■ How to complete this task: Only lines that contain the word "Physical" are to be returned from the data below.
---------------
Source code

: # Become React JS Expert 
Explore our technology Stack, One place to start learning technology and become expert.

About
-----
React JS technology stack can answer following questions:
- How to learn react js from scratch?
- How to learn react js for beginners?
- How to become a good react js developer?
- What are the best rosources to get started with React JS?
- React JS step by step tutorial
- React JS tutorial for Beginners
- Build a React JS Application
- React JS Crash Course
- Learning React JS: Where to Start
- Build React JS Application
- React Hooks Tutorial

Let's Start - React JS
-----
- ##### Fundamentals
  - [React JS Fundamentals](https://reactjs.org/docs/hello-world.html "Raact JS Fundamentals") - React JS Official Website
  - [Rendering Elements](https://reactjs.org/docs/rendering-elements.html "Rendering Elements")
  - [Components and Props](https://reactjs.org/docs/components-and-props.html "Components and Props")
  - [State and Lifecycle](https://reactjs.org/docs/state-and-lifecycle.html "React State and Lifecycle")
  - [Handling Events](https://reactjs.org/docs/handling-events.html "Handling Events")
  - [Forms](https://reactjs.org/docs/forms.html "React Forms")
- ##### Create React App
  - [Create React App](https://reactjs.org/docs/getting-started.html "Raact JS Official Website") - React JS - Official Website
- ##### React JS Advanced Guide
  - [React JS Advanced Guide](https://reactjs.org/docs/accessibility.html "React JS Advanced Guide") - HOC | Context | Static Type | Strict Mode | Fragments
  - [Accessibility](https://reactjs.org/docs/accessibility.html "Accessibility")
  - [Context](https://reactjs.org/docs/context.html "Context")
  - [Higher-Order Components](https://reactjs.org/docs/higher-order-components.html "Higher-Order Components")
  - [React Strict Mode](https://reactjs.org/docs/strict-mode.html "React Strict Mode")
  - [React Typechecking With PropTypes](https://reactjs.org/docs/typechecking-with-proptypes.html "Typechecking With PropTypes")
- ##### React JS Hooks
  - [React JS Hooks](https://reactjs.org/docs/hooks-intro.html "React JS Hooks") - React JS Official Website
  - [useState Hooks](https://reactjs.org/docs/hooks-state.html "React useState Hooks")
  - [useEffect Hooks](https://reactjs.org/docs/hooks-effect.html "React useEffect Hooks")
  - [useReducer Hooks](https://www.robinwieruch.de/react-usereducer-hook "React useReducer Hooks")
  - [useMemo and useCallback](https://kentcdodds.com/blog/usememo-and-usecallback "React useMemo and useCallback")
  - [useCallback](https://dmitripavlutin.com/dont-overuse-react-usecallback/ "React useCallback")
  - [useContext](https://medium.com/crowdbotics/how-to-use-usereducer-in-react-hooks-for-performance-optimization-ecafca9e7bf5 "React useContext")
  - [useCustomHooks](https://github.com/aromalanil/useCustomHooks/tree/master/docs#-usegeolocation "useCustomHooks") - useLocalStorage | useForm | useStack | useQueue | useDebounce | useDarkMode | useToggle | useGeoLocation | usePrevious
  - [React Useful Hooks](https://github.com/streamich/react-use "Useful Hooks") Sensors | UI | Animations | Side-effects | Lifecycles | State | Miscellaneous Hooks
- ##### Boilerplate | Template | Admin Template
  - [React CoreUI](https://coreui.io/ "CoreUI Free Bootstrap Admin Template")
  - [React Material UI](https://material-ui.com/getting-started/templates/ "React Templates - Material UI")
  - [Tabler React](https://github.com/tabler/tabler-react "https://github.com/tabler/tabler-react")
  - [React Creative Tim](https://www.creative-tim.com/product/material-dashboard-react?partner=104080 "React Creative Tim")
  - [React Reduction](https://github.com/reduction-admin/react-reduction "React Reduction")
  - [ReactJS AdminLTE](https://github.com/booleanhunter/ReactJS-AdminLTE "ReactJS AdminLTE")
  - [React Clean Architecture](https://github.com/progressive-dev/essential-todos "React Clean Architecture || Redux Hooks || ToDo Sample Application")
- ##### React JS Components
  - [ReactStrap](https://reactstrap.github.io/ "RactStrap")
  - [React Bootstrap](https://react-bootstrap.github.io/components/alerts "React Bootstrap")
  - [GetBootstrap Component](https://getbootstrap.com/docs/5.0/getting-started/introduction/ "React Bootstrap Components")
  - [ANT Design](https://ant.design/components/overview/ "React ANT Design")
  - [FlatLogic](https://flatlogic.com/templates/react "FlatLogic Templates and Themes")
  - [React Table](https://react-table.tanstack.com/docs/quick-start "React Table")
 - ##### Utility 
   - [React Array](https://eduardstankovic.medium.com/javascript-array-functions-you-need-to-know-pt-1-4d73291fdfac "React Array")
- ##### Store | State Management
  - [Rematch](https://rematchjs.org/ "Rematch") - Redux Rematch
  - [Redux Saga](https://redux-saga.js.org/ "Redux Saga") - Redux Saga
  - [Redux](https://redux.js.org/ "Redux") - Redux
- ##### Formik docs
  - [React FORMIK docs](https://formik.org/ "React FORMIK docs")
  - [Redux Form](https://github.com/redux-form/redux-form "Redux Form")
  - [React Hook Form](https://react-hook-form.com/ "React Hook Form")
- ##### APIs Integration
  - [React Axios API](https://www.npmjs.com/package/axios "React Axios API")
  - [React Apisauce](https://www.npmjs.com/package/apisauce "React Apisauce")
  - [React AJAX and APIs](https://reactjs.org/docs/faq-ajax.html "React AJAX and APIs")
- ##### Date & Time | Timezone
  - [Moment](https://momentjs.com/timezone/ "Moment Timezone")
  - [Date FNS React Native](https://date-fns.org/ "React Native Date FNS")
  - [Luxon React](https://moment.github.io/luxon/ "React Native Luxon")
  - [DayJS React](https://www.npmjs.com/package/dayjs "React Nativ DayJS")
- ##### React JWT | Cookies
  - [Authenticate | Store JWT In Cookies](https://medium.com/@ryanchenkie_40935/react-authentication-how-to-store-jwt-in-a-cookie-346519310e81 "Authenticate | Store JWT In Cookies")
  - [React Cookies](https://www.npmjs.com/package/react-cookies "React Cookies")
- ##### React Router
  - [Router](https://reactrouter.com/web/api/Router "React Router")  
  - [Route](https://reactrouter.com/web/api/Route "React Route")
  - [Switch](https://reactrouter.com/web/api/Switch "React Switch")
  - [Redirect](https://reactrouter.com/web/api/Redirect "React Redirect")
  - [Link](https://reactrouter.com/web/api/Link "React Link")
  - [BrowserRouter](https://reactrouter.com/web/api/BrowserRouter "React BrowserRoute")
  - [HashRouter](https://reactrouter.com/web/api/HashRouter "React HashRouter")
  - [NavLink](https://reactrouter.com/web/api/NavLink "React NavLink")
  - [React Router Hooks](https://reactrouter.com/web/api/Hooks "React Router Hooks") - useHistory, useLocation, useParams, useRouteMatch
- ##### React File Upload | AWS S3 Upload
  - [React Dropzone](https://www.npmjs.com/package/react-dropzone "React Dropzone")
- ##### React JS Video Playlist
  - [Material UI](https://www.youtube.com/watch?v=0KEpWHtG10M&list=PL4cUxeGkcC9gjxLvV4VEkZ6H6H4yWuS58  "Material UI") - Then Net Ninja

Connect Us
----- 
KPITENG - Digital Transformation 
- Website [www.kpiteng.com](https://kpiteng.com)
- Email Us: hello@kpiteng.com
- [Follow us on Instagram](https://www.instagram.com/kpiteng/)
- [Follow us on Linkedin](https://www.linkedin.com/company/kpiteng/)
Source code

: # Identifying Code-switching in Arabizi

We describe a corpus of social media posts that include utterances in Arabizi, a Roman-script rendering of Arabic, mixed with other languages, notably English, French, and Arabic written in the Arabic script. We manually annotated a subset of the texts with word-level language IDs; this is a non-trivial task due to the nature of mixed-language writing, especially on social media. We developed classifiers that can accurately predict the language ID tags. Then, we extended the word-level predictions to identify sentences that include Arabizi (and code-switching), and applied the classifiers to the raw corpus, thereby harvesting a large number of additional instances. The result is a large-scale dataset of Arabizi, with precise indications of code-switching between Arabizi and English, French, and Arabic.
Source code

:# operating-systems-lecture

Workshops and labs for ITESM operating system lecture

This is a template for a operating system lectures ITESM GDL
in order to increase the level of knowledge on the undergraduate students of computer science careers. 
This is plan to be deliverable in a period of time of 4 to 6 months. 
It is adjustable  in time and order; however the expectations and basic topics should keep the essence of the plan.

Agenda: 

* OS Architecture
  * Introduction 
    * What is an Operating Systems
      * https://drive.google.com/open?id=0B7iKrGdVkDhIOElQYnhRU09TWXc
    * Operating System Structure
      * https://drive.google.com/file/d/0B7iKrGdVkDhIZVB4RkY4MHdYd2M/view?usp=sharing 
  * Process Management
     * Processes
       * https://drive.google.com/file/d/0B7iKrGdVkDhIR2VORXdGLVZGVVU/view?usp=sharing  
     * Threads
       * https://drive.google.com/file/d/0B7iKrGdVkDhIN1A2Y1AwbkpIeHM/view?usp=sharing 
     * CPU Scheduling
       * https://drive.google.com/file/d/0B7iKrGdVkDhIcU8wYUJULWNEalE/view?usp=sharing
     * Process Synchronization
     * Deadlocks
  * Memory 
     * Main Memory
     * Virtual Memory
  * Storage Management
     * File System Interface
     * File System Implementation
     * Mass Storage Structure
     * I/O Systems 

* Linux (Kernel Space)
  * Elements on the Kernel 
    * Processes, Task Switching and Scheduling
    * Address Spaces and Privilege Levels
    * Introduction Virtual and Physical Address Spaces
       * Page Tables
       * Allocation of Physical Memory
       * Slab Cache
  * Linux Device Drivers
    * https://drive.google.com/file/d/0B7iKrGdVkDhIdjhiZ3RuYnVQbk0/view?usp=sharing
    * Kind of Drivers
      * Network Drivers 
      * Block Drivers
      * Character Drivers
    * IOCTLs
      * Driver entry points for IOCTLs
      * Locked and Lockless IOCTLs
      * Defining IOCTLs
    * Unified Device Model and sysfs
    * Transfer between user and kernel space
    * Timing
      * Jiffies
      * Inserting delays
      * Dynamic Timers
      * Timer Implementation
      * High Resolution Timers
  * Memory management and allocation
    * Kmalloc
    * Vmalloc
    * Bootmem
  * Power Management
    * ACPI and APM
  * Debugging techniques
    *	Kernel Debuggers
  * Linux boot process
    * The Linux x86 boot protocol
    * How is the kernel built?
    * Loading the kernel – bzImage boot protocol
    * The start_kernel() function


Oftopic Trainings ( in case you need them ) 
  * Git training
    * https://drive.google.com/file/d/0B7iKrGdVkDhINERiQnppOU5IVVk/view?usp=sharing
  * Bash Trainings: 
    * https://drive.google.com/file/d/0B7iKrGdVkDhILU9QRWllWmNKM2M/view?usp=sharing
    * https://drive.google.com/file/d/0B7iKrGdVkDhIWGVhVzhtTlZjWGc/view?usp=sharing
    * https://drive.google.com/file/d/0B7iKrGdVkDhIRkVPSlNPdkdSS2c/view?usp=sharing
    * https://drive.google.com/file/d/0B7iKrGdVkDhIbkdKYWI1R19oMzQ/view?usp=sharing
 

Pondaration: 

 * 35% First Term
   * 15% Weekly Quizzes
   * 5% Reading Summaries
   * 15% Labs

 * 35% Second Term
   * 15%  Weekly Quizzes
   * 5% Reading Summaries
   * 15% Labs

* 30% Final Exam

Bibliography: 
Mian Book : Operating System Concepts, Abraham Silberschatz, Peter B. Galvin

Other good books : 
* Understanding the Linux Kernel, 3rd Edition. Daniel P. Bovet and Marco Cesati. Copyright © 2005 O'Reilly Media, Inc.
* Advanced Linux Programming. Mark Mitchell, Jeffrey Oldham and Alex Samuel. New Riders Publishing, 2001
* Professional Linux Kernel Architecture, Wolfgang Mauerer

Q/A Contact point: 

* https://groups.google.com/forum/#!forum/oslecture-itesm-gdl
---------------
■ Your solution:
    * Introduction Virtual and Physical Address Spaces
       * Allocation of Physical Memory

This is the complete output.